> VOCI FORNITE
· · · ·

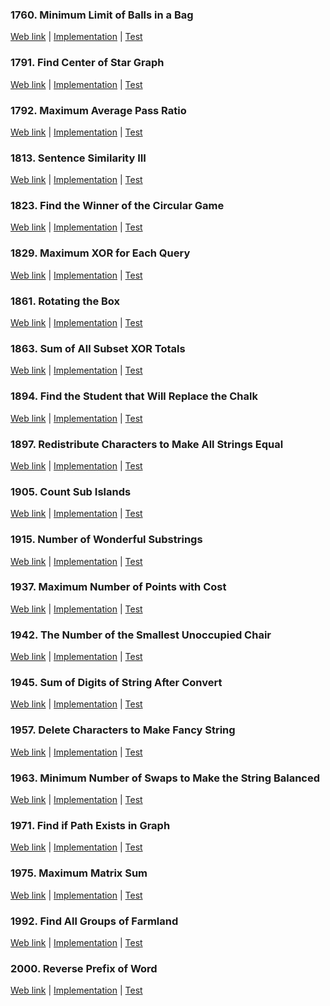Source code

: ### 1760. Minimum Limit of Balls in a Bag

<a href="https://leetcode.com/problems/minimum-limit-of-balls-in-a-bag">Web link</a> |
[Implementation](src/main/java/leetcode/Solution01760.java) |
[Test](src/test/java/leetcode/Solution01760Test.java)

### 1791. Find Center of Star Graph

<a href="https://leetcode.com/problems/find-center-of-star-graph">Web link</a> |
[Implementation](src/main/java/leetcode/Solution01791.java) |
[Test](src/test/java/leetcode/Solution01791Test.java)

### 1792. Maximum Average Pass Ratio

<a href="https://leetcode.com/problems/maximum-average-pass-ratio">Web link</a> |
[Implementation](src/main/java/leetcode/Solution01792.java) |
[Test](src/test/java/leetcode/Solution01792Test.java)

### 1813. Sentence Similarity III

<a href="https://leetcode.com/problems/sentence-similarity-iii">Web link</a> |
[Implementation](src/main/java/leetcode/Solution01813.java) |
[Test](src/test/java/leetcode/Solution01813Test.java)

### 1823. Find the Winner of the Circular Game

<a href="https://leetcode.com/problems/find-the-winner-of-the-circular-game">Web link</a> |
[Implementation](src/main/java/leetcode/Solution01823.java) |
[Test](src/test/java/leetcode/Solution01823Test.java)

### 1829. Maximum XOR for Each Query

<a href="https://leetcode.com/problems/maximum-xor-for-each-query">Web link</a> |
[Implementation](src/main/java/leetcode/Solution01829.java) |
[Test](src/test/java/leetcode/Solution01829Test.java)

### 1861. Rotating the Box

<a href="https://leetcode.com/problems/rotating-the-box">Web link</a> |
[Implementation](src/main/java/leetcode/Solution01861.java) |
[Test](src/test/java/leetcode/Solution01861Test.java)

### 1863. Sum of All Subset XOR Totals

<a href="https://leetcode.com/problems/sum-of-all-subset-xor-totals">Web link</a> |
[Implementation](src/main/java/leetcode/Solution01863.java) |
[Test](src/test/java/leetcode/Solution01863Test.java)

### 1894. Find the Student that Will Replace the Chalk

<a href="https://leetcode.com/problems/find-the-student-that-will-replace-the-chalk">Web link</a> |
[Implementation](src/main/java/leetcode/Solution01894.java) |
[Test](src/test/java/leetcode/Solution01894Test.java)

### 1897. Redistribute Characters to Make All Strings Equal

<a href="https://leetcode.com/problems/redistribute-characters-to-make-all-strings-equal">Web link</a> |
[Implementation](src/main/java/leetcode/Solution01897.java) |
[Test](src/test/java/leetcode/Solution01897Test.java)

### 1905. Count Sub Islands

<a href="https://leetcode.com/problems/count-sub-islands">Web link</a> |
[Implementation](src/main/java/leetcode/Solution01905.java) |
[Test](src/test/java/leetcode/Solution01905Test.java)

### 1915. Number of Wonderful Substrings

<a href="https://leetcode.com/problems/number-of-wonderful-substrings">Web link</a> |
[Implementation](src/main/java/leetcode/Solution01915.java) |
[Test](src/test/java/leetcode/Solution01915Test.java)

### 1937. Maximum Number of Points with Cost

<a href="https://leetcode.com/problems/maximum-number-of-points-with-cost">Web link</a> |
[Implementation](src/main/java/leetcode/Solution01937.java) |
[Test](src/test/java/leetcode/Solution01937Test.java)

### 1942. The Number of the Smallest Unoccupied Chair

<a href="https://leetcode.com/problems/the-number-of-the-smallest-unoccupied-chair">Web link</a> |
[Implementation](src/main/java/leetcode/Solution01942.java) |
[Test](src/test/java/leetcode/Solution01942Test.java)

### 1945. Sum of Digits of String After Convert

<a href="https://leetcode.com/problems/sum-of-digits-of-string-after-convert">Web link</a> |
[Implementation](src/main/java/leetcode/Solution01945.java) |
[Test](src/test/java/leetcode/Solution01945Test.java)

### 1957. Delete Characters to Make Fancy String

<a href="https://leetcode.com/problems/delete-characters-to-make-fancy-string">Web link</a> |
[Implementation](src/main/java/leetcode/Solution01957.java) |
[Test](src/test/java/leetcode/Solution01957Test.java)

### 1963. Minimum Number of Swaps to Make the String Balanced

<a href="https://leetcode.com/problems/minimum-number-of-swaps-to-make-the-string-balanced">Web link</a> |
[Implementation](src/main/java/leetcode/Solution01963.java) |
[Test](src/test/java/leetcode/Solution01963Test.java)

### 1971. Find if Path Exists in Graph

<a href="https://leetcode.com/problems/find-if-path-exists-in-graph">Web link</a> |
[Implementation](src/main/java/leetcode/Solution01971.java) |
[Test](src/test/java/leetcode/Solution01971Test.java)

### 1975. Maximum Matrix Sum

<a href="https://leetcode.com/problems/maximum-matrix-sum">Web link</a> |
[Implementation](src/main/java/leetcode/Solution01975.java) |
[Test](src/test/java/leetcode/Solution01975Test.java)

### 1992. Find All Groups of Farmland

<a href="https://leetcode.com/problems/find-all-groups-of-farmland">Web link</a> |
[Implementation](src/main/java/leetcode/Solution01992.java) |
[Test](src/test/java/leetcode/Solution01992Test.java)

### 2000. Reverse Prefix of Word

<a href="https://leetcode.com/problems/reverse-prefix-of-word">Web link</a> |
[Implementation](src/main/java/leetcode/Solution02000.java) |
[Test](src/test/java/leetcode/Solution02000Test.java)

· · · ·

> OBIETTIVO DEL COMPITO
Quali righe delle voci qui sopra contengono la parola "that"? Individuale e ricopiale per intero.

> LA TUA SOLUZIONE
### 1894. Find the Student that Will Replace the Chalk
<a href="https://leetcode.com/problems/find-the-student-that-will-replace-the-chalk">Web link</a> |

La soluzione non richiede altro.